#### GIVEN DATA
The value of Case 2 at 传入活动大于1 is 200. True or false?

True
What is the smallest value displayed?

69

---

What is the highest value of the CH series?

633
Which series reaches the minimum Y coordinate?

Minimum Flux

#### EXERCISE AIM
Recast the lines from the line with "What is the highest value of the CH series?" up to and including the line with "Minimum Flux" as a numbered list, leaving out blank lines.

#### EXPECTED ANSWER
1. What is the highest value of the CH series?
2. 633
3. Which series reaches the minimum Y coordinate?
4. Minimum Flux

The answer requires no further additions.